(READING TEXT Opens)
If you have made a choice, go for it, and make the best of it...
In life is not really about making the best decisions, but making the best of the decisions made.
Cheers.
P.S life is not about sex, but sex is what creates life.
:D
grstl
July 23rd, 2011, 03:12 PM
Please read my other posts. I know your agony, and yes, others here have critcized me for being gay but still having a girlfriend and son from my "straight" period and for still wanting/enjoying guy fun too. It gets so emotionally draining and complicated... All I knew to do was to be open with my girlfriend, choose with her to communicate well and raise our son the best way we can, and still be bold enough to enjoy my gay side without being in her face about it. Good luck. Your successes will help me. Keep us posted.
Unlucky_Leprechaun
July 24th, 2011, 07:26 AM
You really don't sound gay emotionally, I mean like stating above, physically and emotionally.. just chill and see what happens... eventually you will figure it all out we are young enough to make decisions that can change later as the situation dictates.
(READING TEXT Closes)
▶ **TASK BRIEF**
Continue the forum thread about sexual identity and relationships from its last post onward.
(EXTRACTED RECORDS Opens)
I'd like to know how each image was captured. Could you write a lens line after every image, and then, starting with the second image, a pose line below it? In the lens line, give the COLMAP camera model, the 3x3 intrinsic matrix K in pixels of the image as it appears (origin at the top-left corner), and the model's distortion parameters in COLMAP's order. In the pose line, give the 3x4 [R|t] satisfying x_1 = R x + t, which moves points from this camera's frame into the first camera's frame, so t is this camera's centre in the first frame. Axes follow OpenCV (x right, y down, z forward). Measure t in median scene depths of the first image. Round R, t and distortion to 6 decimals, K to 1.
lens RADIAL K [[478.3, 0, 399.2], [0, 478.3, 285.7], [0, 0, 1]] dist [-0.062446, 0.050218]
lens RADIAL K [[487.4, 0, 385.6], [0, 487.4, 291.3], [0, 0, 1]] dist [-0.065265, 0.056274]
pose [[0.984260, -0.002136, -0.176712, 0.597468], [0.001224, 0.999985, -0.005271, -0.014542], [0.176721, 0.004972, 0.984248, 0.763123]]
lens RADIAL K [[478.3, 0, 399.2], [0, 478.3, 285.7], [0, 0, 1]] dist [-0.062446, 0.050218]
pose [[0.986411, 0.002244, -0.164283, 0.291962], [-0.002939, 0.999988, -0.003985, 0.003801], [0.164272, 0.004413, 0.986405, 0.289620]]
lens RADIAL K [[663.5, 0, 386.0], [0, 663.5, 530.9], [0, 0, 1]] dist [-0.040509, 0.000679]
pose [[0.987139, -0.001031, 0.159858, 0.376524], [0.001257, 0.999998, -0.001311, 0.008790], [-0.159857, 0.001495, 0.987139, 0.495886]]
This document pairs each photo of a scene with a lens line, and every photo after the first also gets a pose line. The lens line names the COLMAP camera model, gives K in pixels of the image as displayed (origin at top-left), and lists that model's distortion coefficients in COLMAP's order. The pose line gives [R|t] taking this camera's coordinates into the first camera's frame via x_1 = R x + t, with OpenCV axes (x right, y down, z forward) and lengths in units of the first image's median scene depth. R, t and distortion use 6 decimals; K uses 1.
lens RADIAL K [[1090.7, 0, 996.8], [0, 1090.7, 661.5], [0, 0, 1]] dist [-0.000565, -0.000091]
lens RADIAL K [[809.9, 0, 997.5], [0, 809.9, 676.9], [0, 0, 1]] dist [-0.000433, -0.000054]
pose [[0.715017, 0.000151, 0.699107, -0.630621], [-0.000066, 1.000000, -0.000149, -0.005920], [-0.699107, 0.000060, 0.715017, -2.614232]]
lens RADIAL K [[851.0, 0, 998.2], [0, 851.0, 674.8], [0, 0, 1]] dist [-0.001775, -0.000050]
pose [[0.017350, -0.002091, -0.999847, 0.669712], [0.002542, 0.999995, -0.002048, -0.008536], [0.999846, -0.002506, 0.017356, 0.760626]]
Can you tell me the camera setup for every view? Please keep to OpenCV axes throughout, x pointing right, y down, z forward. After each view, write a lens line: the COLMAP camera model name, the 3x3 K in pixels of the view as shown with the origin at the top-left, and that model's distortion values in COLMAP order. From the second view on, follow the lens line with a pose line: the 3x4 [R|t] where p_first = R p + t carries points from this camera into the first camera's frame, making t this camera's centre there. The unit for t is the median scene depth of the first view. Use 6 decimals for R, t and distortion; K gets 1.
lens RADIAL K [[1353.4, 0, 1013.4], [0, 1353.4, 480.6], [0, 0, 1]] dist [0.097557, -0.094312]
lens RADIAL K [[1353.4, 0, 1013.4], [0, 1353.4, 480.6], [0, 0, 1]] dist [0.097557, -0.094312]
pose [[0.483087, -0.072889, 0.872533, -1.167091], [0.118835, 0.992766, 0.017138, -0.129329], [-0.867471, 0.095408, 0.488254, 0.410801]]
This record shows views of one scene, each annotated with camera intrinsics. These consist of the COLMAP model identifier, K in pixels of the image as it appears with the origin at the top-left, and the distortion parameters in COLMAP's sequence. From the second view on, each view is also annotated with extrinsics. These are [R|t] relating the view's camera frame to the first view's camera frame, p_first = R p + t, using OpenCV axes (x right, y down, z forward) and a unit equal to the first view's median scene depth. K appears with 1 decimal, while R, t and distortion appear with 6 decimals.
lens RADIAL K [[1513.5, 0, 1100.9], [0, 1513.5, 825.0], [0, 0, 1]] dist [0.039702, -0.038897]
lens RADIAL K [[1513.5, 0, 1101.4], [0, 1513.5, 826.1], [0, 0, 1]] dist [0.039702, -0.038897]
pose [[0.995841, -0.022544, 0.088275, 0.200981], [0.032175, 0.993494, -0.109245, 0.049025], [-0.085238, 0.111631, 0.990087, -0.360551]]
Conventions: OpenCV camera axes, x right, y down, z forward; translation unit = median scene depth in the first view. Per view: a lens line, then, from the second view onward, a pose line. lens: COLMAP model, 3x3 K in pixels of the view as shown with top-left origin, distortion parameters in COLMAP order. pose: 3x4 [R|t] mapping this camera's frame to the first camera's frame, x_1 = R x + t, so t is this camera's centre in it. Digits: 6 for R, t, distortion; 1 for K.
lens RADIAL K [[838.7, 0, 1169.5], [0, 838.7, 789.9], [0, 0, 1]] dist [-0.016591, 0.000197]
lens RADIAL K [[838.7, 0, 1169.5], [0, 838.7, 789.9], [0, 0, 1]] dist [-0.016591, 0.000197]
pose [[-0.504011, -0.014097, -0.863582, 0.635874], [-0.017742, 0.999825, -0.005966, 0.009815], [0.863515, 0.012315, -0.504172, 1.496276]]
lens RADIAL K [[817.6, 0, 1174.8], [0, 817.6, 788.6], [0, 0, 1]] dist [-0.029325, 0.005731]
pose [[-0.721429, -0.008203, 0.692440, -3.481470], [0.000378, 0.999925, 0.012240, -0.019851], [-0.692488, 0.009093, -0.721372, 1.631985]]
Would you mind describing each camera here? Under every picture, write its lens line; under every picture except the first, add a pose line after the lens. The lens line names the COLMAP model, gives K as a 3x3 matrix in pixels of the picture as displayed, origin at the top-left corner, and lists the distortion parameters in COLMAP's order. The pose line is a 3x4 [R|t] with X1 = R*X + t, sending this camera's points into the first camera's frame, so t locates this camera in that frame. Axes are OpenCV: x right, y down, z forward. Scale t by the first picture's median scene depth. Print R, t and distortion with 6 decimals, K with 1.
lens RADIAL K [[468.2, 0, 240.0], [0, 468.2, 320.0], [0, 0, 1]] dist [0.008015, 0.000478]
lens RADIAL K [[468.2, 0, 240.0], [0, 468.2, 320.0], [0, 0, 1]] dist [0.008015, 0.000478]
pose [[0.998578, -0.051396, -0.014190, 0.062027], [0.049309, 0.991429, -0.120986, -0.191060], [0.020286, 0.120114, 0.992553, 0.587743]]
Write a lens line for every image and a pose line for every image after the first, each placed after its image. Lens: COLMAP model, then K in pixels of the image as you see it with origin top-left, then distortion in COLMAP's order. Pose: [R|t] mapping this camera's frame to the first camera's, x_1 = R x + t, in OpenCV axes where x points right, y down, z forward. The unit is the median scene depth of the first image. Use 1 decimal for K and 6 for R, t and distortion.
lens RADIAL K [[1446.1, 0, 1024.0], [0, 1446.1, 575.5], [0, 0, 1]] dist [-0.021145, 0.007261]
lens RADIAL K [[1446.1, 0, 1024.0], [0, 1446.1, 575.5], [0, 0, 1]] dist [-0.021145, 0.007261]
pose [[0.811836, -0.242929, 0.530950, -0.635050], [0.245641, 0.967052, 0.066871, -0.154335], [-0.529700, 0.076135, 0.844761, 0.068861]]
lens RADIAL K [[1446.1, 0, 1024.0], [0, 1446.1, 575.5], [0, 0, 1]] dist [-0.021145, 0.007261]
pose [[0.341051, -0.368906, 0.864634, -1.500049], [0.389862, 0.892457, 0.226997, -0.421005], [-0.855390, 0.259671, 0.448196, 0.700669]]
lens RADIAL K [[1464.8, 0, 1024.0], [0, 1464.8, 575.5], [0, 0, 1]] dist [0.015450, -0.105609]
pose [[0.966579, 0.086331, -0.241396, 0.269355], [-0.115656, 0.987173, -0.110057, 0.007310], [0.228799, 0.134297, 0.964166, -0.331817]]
(EXTRACTED RECORDS Closes)
▶ **EXPECTED ANSWER**
BigJ0b
July 24th, 2011, 07:59 AM
@Kujiro: your words are truly wise! lol and i will stick to my decision
@Grstl:dude you just gave me a shred of hope of a better future
thanks guys
Lights
July 24th, 2011, 09:11 AM
P.S life is not about sex, but sex is what creates life.
Isn't that phrase a little inappropriate when talking about homosexuality?
And BigJ0b, I feel your pain. I'm not worried about you though because I know that you will in fact come to terms with being gay, if in fact you are. If you are gay, then there will be a few guys you'll meet in your lifetime who send your heart racing and make you feel so excited. That sort of feeling will make you come to terms with whom you are.
I had the very same anxieties for a long time, about wanting a normal family life with a wife and children; to an extent I still do. I think it's best not to look that far ahead of time, because you have no idea what's still to come! You could meet a guy who makes you happier than you've ever been, and who makes you feel entirely safe and comfortable. If you find that person, all things aside just won't matter. You just have to find alternative ways of achieving the kind of lifestyle you want.
http://www.youtube.com/watch?v=ZHnxt5UcxJY&feature=channel_video_title - this video just gives a little insight into how as a gay individual, you can still have children and a partner of your own sex. All be it, this is parents from America, however I think the same possibilities are available for those in other countries. Western Europe tends to be very accepting, and I believe countries like Australia are too.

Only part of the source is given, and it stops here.